___ EXTRACT ___
Maryland_Parkway_BRT_map.jpgMap courtesy Regional Transportation Commission of Southern Nevada

Maryland Parkway currently has three lanes in each direction plus a center left-turn lane. The project would reconfigure the road to have a shared bus and bicycle lane on the outside in both directions, and replace portions of the center lane with a median.

RTC also plans to build 42 transit shelters and platforms, widen sidewalks, upgrade pedestrian crossings and replace signals. 

Construction will be phased, toward completion in 2026. Officials recently awarded a $129.8-million contract to Las Vegas Paving Corp. for construction of the portion of the project within Las Vegas. Another contract covering work in Clark County is scheduled to be awarded in July.

The improvements would include priority signals for buses, which would allow service to run along the corridor 24/7, coming as frequently as every 12 minutes during the daytime Monday through Saturday, and every 15-30 minutes at night, according to Federal Transit Administration (FTA) records. There are 25 transit connections along the route. 

The work also is expected to have other benefits, such as providing new opportunities for economic development in the area and creating “a stronger sense of identity for Maryland Parkway,” M.J. Maynard, CEO of RTC, said in a statement.

“And at the same time, the use of hydrogen fuel cell electric buses throughout the corridor will provide a faster, environmentally friendly transportation option,” she said. 

The FTA is helping fund the work with a $149.9-million grant it awarded to RTC in April. In a statement, U.S. Transportation Secretary Pete Buttigieg touted the “cleaner, better, faster commute” the project is expected to help deliver for 63,000 residents and the more than 100,000 people who work in the area.
___ RECORDS PROVIDED ___
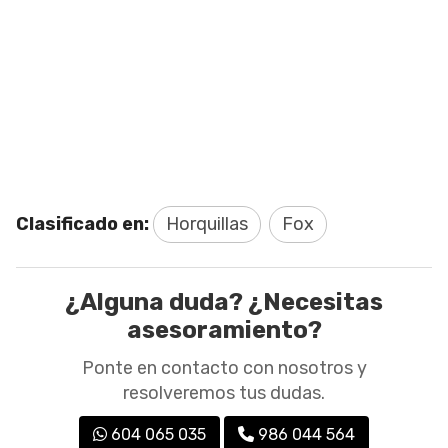
Clasificado en:
Horquillas
Fox
¿Alguna duda? ¿Necesitas
asesoramiento?
Ponte en contacto con nosotros y
resolveremos tus dudas.
604 065 035
986 044 564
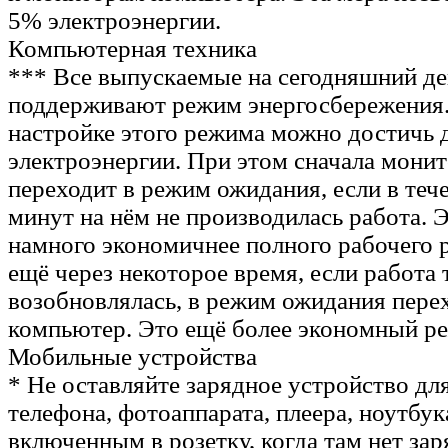
5% электроэнергии.
Компьютерная техника
*** Все выпускаемые на сегодняшний д
поддерживают режим энергосбережения.
настройке этого режима можно достичь
электроэнергии. При этом сначала мони
переходит в режим ожидания, если в теч
минут на нём не производилась работа. 
намного экономичнее полного рабочего 
ещё через некоторое время, если работа т
возобновлялась, в режим ожидания пере
компьютер. Это ещё более экономный р
Мобильные устройства
* Не оставляйте зарядное устройство дл
телефона, фотоаппарата, плеера, ноутбука
включенным в розетку, когда там нет за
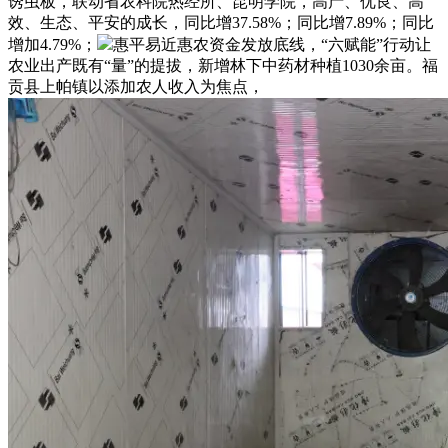
诱虫板，联动省农科院热经所、昆明学院，高产、优良、高
效、生态、平安的成长，同比增37.58%；同比增7.89%；同比
增加4.79%；
惠平易近惠农资金发放底线，“六赋能”行动让
农业出产既有“量”的提拔，新增林下中药材种植1030余亩。福
贡县上帕镇以添加农人收入为焦点，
___
**PROBLEMS TO WORK ON**
**1.** Translate this sentence from the Maryland Parkway text into Spanish: "RTC also plans to build 42 transit shelters and platforms, widen sidewalks, upgrade pedestrian crossings and replace signals."
**2.** Output the lines of the records from the one containing "诱虫板，联动省农科院热经所、昆明学院，高产、优良、高" through the end of the records, inclusive, as a Markdown table with the columns Row and Line, leaving out any blank lines.
The records are unrelated to the Maryland Parkway text.

**SOLUTION LIST**
**1.** La RTC también planea construir 42 refugios y plataformas de tránsito, ensanchar las aceras, mejorar los cruces peatonales y reemplazar las señales.

**2.**
| Row | Line |
|---|---|
| 1 | 诱虫板，联动省农科院热经所、昆明学院，高产、优良、高 |
| 2 | 效、生态、平安的成长，同比增37.58%；同比增7.89%；同比 |
| 3 | 增加4.79%； |
| 4 | 惠平易近惠农资金发放底线，“六赋能”行动让 |
| 5 | 农业出产既有“量”的提拔，新增林下中药材种植1030余亩。福 |
| 6 | 贡县上帕镇以添加农人收入为焦点， |